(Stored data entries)
———

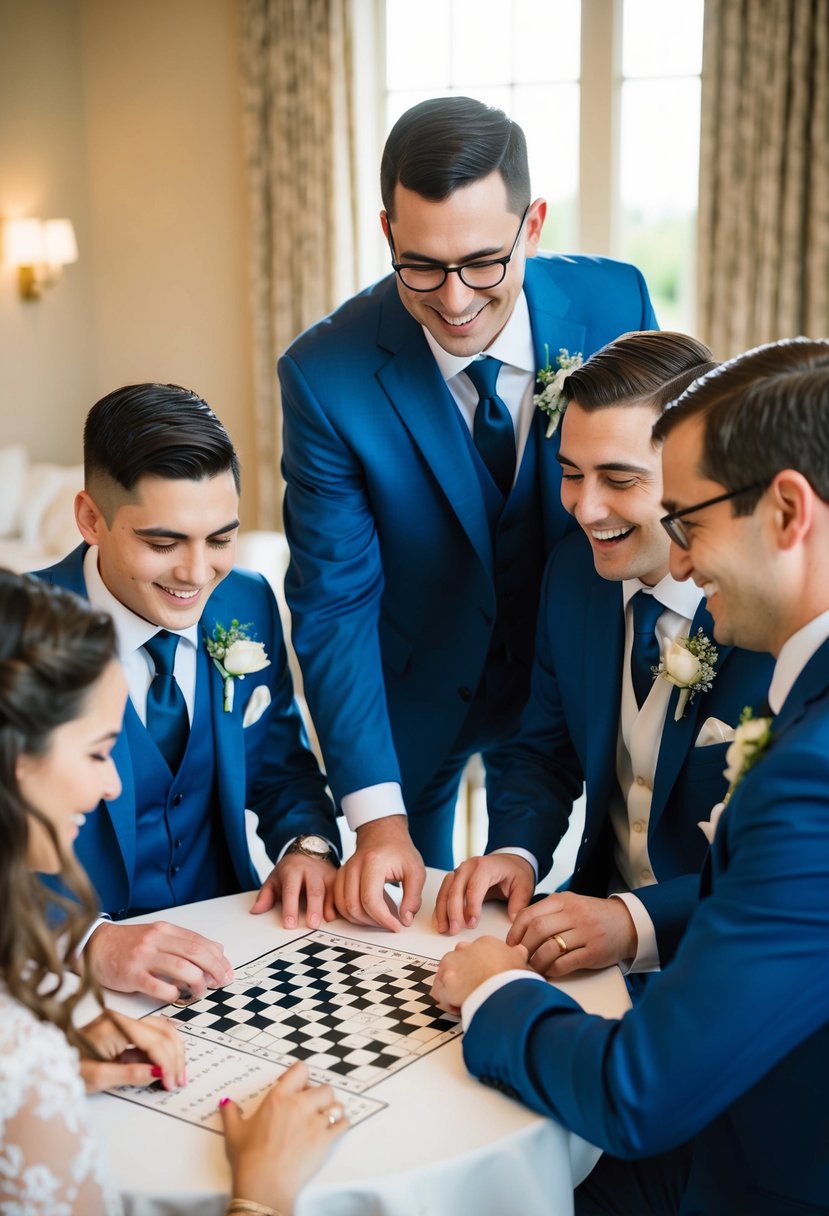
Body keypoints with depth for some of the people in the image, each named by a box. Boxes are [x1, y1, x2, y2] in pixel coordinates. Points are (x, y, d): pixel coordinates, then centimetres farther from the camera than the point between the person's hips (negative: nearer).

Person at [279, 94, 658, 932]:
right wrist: (375, 819, -28)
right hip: (411, 695, -1)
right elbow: (334, 603, -21)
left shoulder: (615, 304, -18)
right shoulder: (325, 376, -24)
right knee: (407, 926, 17)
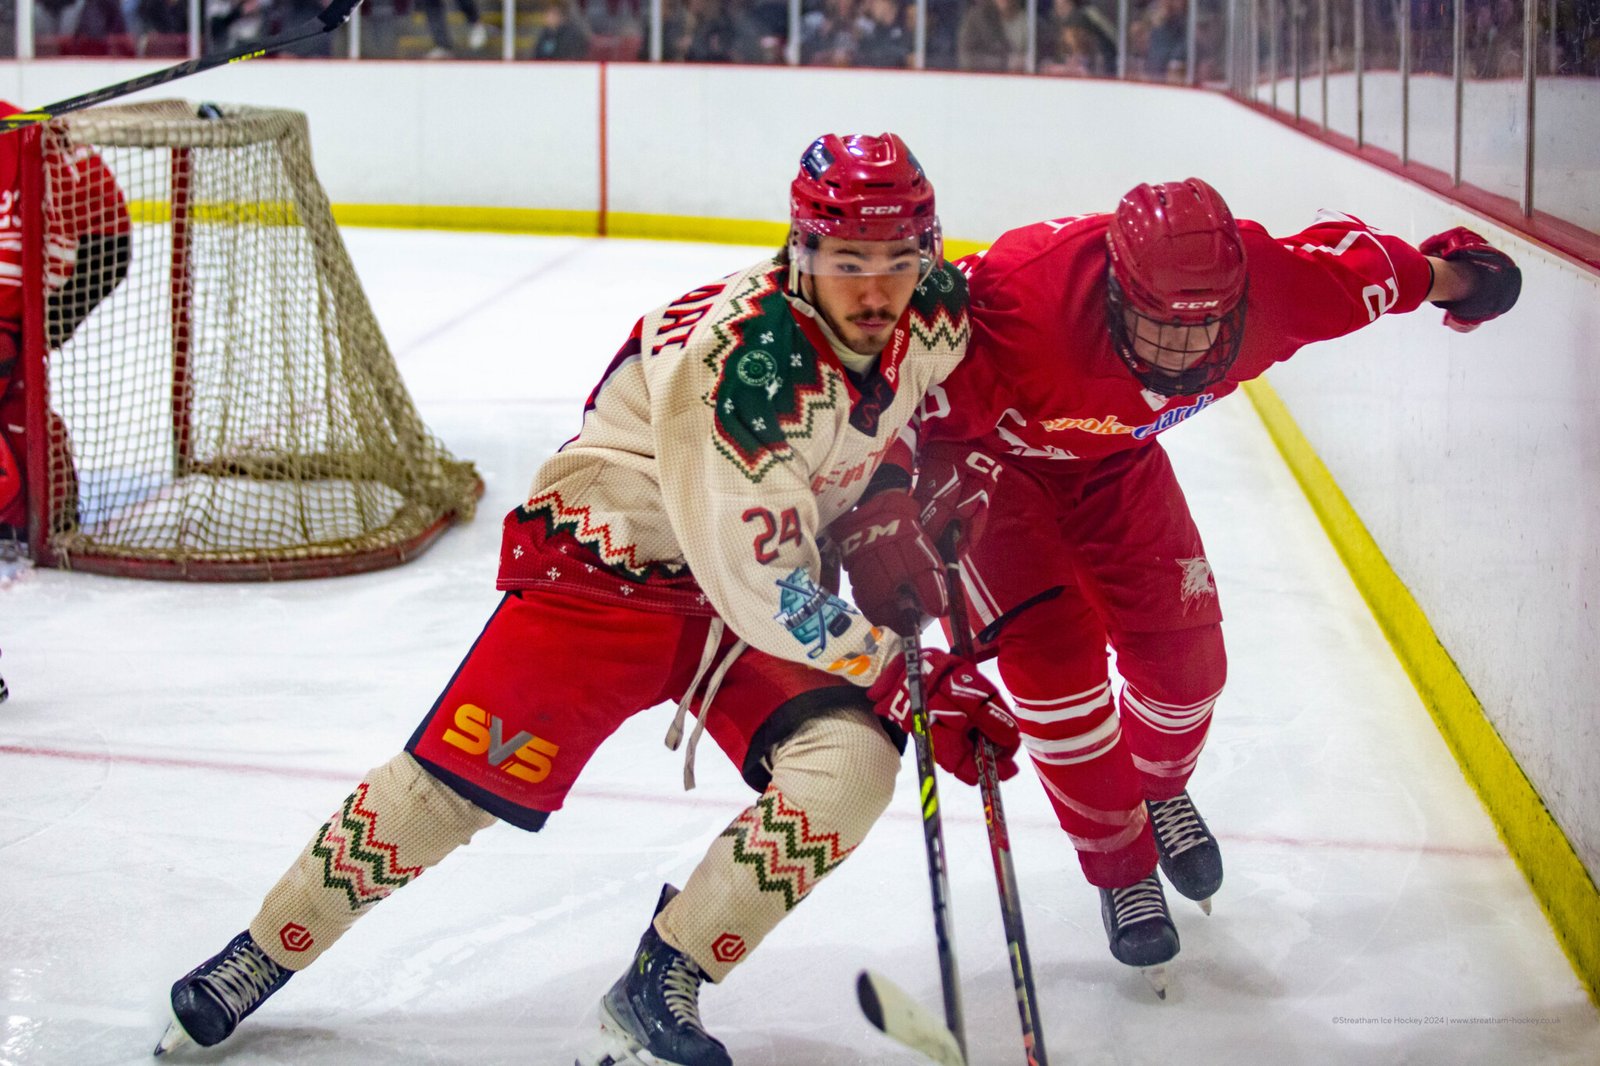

———

- _Work instruction_
Extract every line of the data that contains the string "right". Case counts.

- _Output of the task_
right wrist: (375, 819, -28)
right hip: (411, 695, -1)
right elbow: (334, 603, -21)
right shoulder: (325, 376, -24)
right knee: (407, 926, 17)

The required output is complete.